Request
Rewrite the rows below so that every "Example" becomes "Sample". Keep everything else unchanged.

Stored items
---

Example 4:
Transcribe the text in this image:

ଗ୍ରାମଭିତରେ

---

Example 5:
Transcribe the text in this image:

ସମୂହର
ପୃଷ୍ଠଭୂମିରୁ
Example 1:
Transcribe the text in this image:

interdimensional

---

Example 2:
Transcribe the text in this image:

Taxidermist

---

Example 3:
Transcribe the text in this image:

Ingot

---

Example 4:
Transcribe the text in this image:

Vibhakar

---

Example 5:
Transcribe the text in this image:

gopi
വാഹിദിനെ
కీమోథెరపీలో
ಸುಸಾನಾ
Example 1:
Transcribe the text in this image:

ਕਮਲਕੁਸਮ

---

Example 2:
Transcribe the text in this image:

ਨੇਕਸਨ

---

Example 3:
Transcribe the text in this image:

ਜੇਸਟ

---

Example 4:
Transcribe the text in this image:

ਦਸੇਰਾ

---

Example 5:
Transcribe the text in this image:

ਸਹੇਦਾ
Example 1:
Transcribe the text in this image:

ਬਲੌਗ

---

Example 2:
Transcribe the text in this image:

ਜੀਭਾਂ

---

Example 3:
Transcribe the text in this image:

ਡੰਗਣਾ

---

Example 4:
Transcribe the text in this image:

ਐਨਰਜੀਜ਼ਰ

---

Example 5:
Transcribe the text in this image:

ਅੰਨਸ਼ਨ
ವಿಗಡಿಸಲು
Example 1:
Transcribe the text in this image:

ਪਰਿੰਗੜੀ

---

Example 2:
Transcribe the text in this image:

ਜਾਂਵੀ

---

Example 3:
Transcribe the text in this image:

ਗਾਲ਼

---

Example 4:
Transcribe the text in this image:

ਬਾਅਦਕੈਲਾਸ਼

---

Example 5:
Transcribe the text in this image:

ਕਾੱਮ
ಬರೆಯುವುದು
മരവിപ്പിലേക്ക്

Expected answer
---

Sample 4:
Transcribe the text in this image:

ଗ୍ରାମଭିତରେ

---

Sample 5:
Transcribe the text in this image:

ସମୂହର
ପୃଷ୍ଠଭୂମିରୁ
Sample 1:
Transcribe the text in this image:

interdimensional

---

Sample 2:
Transcribe the text in this image:

Taxidermist

---

Sample 3:
Transcribe the text in this image:

Ingot

---

Sample 4:
Transcribe the text in this image:

Vibhakar

---

Sample 5:
Transcribe the text in this image:

gopi
വാഹിദിനെ
కీమోథెరపీలో
ಸುಸಾನಾ
Sample 1:
Transcribe the text in this image:

ਕਮਲਕੁਸਮ

---

Sample 2:
Transcribe the text in this image:

ਨੇਕਸਨ

---

Sample 3:
Transcribe the text in this image:

ਜੇਸਟ

---

Sample 4:
Transcribe the text in this image:

ਦਸੇਰਾ

---

Sample 5:
Transcribe the text in this image:

ਸਹੇਦਾ
Sample 1:
Transcribe the text in this image:

ਬਲੌਗ

---

Sample 2:
Transcribe the text in this image:

ਜੀਭਾਂ

---

Sample 3:
Transcribe the text in this image:

ਡੰਗਣਾ

---

Sample 4:
Transcribe the text in this image:

ਐਨਰਜੀਜ਼ਰ

---

Sample 5:
Transcribe the text in this image:

ਅੰਨਸ਼ਨ
ವಿಗಡಿಸಲು
Sample 1:
Transcribe the text in this image:

ਪਰਿੰਗੜੀ

---

Sample 2:
Transcribe the text in this image:

ਜਾਂਵੀ

---

Sample 3:
Transcribe the text in this image:

ਗਾਲ਼

---

Sample 4:
Transcribe the text in this image:

ਬਾਅਦਕੈਲਾਸ਼

---

Sample 5:
Transcribe the text in this image:

ਕਾੱਮ
ಬರೆಯುವುದು
മരവിപ്പിലേക്ക്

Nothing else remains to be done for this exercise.